**Task goal**
Beneath this task are records; print exactly the stretch of them from the line with "These material consumption" through the line with "14 | metal canister |", both ends included.
_____
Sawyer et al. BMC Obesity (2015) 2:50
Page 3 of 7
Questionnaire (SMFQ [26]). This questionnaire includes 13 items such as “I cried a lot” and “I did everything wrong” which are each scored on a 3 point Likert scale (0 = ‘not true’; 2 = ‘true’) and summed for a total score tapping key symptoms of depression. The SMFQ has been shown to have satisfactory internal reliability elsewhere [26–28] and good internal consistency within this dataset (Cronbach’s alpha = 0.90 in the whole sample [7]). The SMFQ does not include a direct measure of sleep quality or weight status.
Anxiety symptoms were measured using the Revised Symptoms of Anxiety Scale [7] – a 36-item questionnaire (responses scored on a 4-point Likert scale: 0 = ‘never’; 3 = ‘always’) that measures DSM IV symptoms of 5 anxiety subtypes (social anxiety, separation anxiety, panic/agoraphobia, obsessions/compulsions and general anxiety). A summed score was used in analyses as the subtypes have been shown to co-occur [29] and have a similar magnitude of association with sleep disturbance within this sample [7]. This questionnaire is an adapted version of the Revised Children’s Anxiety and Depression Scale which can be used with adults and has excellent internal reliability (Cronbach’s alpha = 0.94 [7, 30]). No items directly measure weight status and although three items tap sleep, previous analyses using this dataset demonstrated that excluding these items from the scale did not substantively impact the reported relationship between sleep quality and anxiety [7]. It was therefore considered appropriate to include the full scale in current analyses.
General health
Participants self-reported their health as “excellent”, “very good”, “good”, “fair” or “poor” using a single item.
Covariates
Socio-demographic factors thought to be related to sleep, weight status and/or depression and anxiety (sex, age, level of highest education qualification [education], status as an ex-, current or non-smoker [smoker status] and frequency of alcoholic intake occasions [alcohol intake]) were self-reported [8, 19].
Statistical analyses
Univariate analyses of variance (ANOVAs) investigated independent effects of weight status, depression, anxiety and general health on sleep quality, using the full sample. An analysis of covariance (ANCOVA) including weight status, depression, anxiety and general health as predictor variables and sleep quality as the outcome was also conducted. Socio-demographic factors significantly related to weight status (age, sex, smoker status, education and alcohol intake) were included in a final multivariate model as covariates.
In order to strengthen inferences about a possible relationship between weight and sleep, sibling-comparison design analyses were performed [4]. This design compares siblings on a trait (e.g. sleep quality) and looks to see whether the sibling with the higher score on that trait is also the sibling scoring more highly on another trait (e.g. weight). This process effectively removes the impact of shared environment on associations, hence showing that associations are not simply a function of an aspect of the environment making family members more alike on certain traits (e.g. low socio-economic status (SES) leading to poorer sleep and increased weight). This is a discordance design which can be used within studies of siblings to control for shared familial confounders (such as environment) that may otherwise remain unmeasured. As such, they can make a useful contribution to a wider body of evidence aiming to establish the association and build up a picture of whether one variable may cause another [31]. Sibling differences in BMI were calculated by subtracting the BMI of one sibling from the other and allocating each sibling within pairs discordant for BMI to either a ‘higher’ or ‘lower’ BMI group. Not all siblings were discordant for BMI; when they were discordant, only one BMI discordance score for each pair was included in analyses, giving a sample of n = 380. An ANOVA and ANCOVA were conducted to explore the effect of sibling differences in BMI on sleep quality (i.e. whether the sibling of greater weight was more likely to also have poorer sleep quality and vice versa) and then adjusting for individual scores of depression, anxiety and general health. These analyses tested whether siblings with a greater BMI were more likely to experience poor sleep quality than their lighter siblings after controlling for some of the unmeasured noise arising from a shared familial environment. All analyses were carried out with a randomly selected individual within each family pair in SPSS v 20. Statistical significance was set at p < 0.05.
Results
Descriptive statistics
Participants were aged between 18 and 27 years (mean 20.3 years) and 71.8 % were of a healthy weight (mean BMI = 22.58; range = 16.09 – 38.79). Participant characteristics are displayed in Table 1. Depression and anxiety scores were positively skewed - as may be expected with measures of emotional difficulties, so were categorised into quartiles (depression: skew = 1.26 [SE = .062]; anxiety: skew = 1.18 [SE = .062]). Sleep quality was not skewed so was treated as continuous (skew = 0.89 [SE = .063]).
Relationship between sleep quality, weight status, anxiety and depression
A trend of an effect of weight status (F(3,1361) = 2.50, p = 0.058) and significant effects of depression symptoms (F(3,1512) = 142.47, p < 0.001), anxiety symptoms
_____
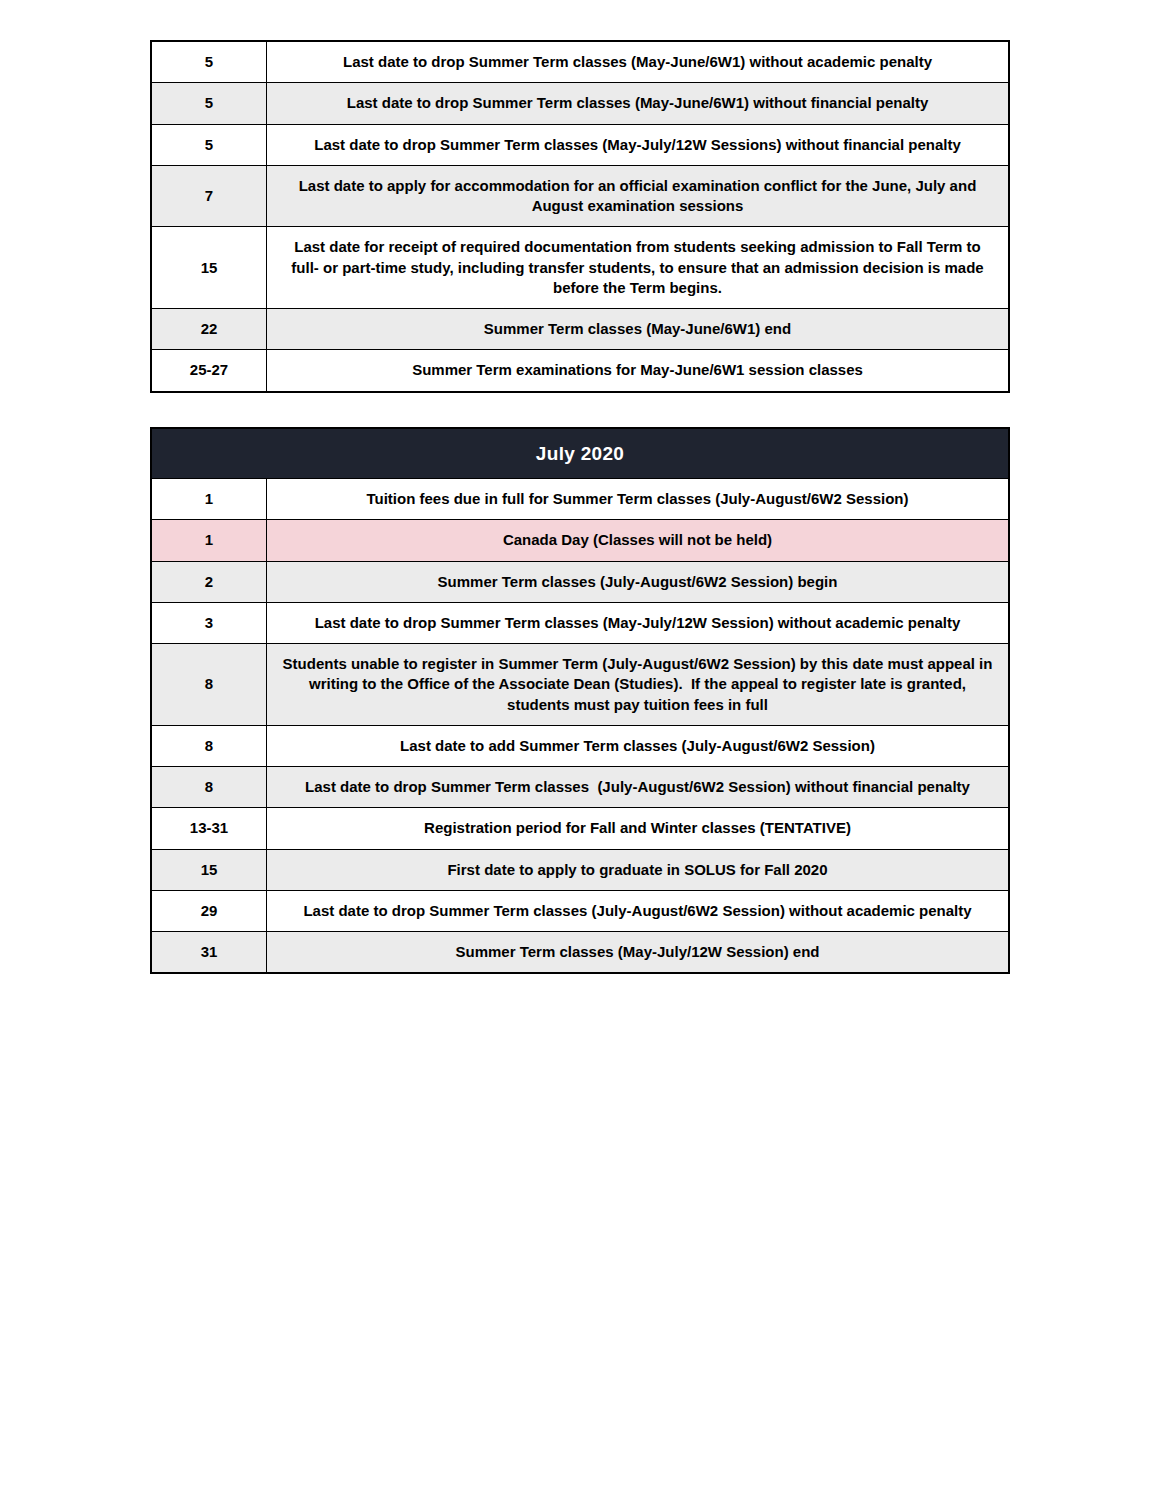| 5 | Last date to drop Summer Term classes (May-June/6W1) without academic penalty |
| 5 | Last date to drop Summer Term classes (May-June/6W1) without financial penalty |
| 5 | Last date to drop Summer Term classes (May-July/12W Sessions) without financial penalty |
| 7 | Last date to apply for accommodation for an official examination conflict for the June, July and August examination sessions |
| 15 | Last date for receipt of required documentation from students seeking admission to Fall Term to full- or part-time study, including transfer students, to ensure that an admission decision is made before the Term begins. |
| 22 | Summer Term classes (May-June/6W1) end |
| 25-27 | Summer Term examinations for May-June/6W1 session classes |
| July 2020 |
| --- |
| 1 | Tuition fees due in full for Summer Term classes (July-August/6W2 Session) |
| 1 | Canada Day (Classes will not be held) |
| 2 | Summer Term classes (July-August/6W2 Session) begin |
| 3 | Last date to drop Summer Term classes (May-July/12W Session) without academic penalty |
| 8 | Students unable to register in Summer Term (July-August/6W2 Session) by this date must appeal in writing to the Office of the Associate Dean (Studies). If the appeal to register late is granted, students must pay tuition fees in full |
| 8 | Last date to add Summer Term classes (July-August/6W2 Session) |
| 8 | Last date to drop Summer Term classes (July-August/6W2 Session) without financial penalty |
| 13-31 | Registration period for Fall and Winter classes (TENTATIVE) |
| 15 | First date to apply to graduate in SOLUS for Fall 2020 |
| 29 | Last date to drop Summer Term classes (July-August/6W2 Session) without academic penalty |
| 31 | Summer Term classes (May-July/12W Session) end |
_____
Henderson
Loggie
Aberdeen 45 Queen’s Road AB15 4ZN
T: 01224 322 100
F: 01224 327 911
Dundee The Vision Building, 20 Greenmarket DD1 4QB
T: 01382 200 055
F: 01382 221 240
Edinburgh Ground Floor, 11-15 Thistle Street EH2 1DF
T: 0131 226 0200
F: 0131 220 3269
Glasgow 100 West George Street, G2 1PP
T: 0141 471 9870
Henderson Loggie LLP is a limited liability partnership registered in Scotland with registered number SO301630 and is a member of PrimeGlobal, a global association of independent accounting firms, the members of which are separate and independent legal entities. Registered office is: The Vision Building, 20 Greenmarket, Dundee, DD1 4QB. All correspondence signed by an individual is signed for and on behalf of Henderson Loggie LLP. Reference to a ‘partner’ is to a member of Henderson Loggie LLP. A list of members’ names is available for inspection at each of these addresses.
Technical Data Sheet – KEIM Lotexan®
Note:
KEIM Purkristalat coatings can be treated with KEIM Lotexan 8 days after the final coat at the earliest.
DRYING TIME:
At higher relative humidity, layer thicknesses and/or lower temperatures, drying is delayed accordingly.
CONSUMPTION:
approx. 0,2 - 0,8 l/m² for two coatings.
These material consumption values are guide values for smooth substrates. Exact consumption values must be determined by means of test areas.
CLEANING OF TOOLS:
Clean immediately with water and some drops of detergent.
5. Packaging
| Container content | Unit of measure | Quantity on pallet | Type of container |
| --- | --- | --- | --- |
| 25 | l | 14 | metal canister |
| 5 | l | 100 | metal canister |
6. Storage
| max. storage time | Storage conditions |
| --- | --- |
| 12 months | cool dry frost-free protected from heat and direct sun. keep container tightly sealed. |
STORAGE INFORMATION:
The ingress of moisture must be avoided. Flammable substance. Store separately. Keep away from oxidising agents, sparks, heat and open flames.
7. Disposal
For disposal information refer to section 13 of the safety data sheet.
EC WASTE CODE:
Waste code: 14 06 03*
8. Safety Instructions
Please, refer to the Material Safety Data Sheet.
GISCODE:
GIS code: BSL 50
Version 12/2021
_____
**Exercise response**
These material consumption values are guide values for smooth substrates. Exact consumption values must be determined by means of test areas.
CLEANING OF TOOLS:
Clean immediately with water and some drops of detergent.
5. Packaging
| Container content | Unit of measure | Quantity on pallet | Type of container |
| --- | --- | --- | --- |
| 25 | l | 14 | metal canister |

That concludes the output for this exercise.